Xendo has a grander goal for their technology beyond as a pure search tool. “Our bigger vision is we want to be intelligent middleware that fits between where content is in the cloud and the devices where you get your work done – browsers, mobile, smartwatches, whatever,” he explained.

And while that longer range goal is on the horizon, Xendo offers a simple tool today to solve a real user problem around finding content when you use multiple cloud services. And that’s an excellent place to start.

Q&A

Do you build the search index for each different deployment in your own cloud, or do you do you do deployments within each company. For different indexes do you have different views for each user to reflect user permissions.

A: We host them together in a multi tenant environment, but we can host them separately, but that’s at the business level where we can host them in private clouds and keep them separate.
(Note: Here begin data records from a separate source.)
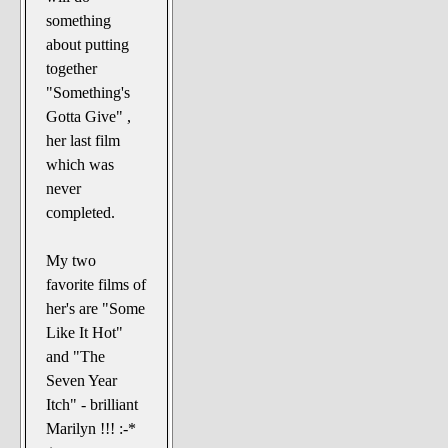
something
about putting
together
"Something's
Gotta Give" ,
her last film
which was
never
completed.
My two
favorite films of
her's are "Some
Like It Hot"
and "The
Seven Year
Itch" - brilliant
Marilyn !!! :-*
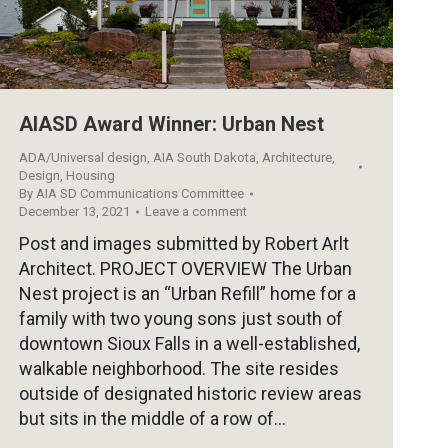
AIASD Award Winner: Urban Nest
ADA/Universal design
,
AIA South Dakota
,
Architecture
,
Design
,
Housing
By
AIA SD Communications Committee
December 13, 2021
Leave a comment
Post and images submitted by Robert Arlt
Architect. PROJECT OVERVIEW The Urban
Nest project is an “Urban Refill” home for a
family with two young sons just south of
downtown Sioux Falls in a well-established,
walkable neighborhood. The site resides
outside of designated historic review areas
but sits in the middle of a row of…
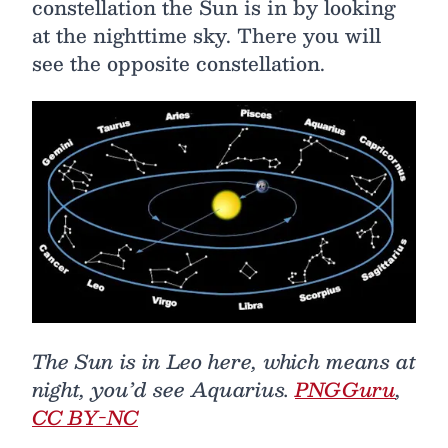
constellation the Sun is in by looking
at the nighttime sky. There you will
see the opposite constellation.
The Sun is in Leo here, which means at
night, you’d see Aquarius.
PNGGuru
,
CC BY-NC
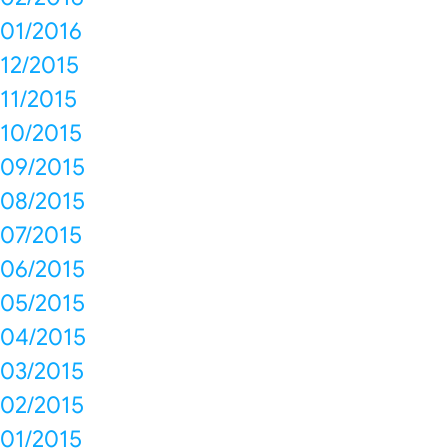
01/2016
12/2015
11/2015
10/2015
09/2015
08/2015
07/2015
06/2015
05/2015
04/2015
03/2015
02/2015
01/2015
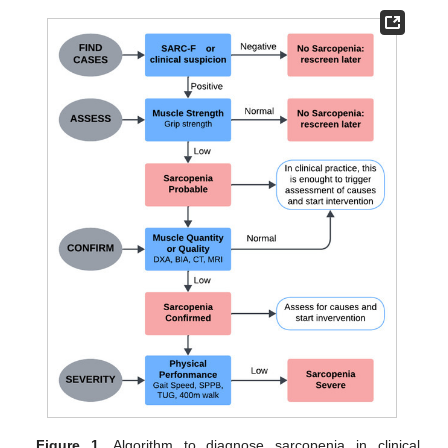
Figure 1.
Algorithm to diagnose sarcopenia in clinical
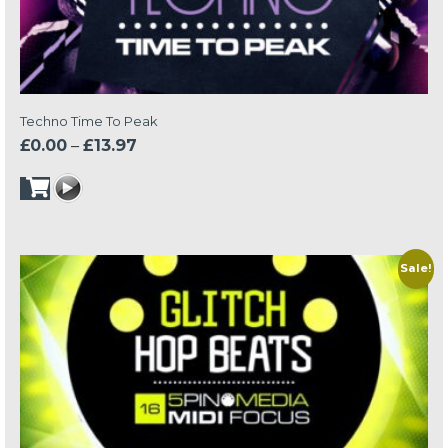
Techno Time To Peak
Price
£
0.00
–
£
13.97
range:
£0.00
through
£13.97
Sale!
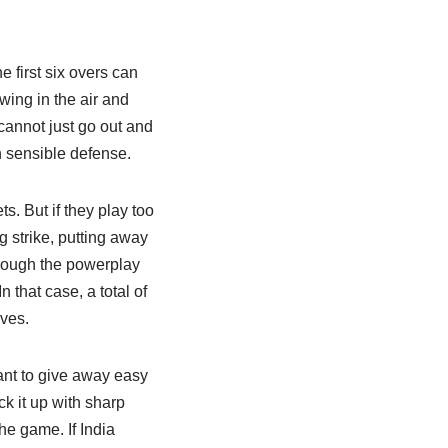
e first six overs can
swing in the air and
cannot just go out and
th sensible defense.
ts. But if they play too
g strike, putting away
through the powerplay
n that case, a total of
ves.
want to give away easy
ck it up with sharp
he game. If India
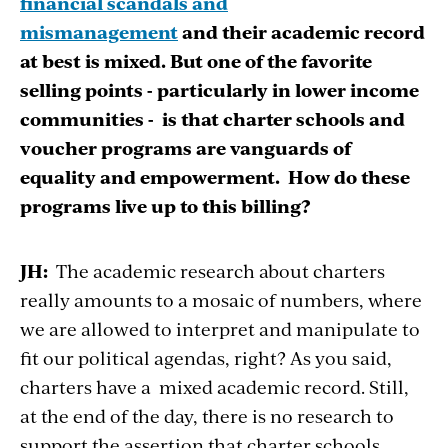
financial scandals and
mismanagement
and their academic record
at best is mixed. But one of the favorite
selling points - particularly in lower income
communities - is that charter schools and
voucher programs are vanguards of
equality and empowerment. How do these
programs live up to this billing?
JH:
The academic research about charters
really amounts to a mosaic of numbers, where
we are allowed to interpret and manipulate to
fit our political agendas, right? As you said,
charters have a mixed academic record. Still,
at the end of the day, there is no research to
support the assertion that charter schools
We connect on behalf of the user so we basically create a personal private index for that user in that same multi tenant infrastructure.

Do you expect IT to buy it or people bring it one by one.

We started with the grass roots adoption, make it simple to self serve and get organic growth, then we actually end up talking to IT to make sure everything is secure.

I’m allowed to use it on my stuff. Won’t the IT freak out that all that’s data is somewhere else.

Possibly, but that’s happening anyway with [other cloud] apps where end user is driving the selection of applications.

You use Chrome extension. What additional access points for Xendo are you building? If I’m in company conversation tool like Slack or HipChat, what are plans to be part of that communication channel.

We don’t think there should be multiple places. We have invested in an architecture so you can build integration really quickly, like one or two days and we do give you coverage over all kinds of data and have enough flexibility to go from broad search to something specific. Everything we’ve built is based on REST-built API and we want to open that up and developers build for all emerging devices.

Over time what prevents Chrome team from building these types of integrations into the browser

We chose Chrome because it’s the most common browser and we could embed it into the workflow. We think it’s going to be very hard for bigger players to do something similar. For us, it’s taking advantage of public APIs, but for them it’s a huge business development project. We have done the integrations and already have built relationships. We think it’s a play on a Switzerland can win at.

As for Switzerland, isn’t this a risk you are dependent on public APIs?

Not really. In consumer APIs, it may be a risk, but these enterprise APIs, they realize they play in an ecosystem. They realize you have sales leads in one system, your email in another and files in another. There’s not going to be one uber service and so they know they need to play with transversal services like ours.

What is your early user feedback and what are the feature requests or pain points?

People are amazed how easy it is to set up. They are amazed how you can jump between different apps. One of our differentiators is we have 5-10 times coverage in terms of services compared to our competitors. They’ll see you have 9 of them, but I also use Gira and they’ll ask us to use those and we can quickly provision that.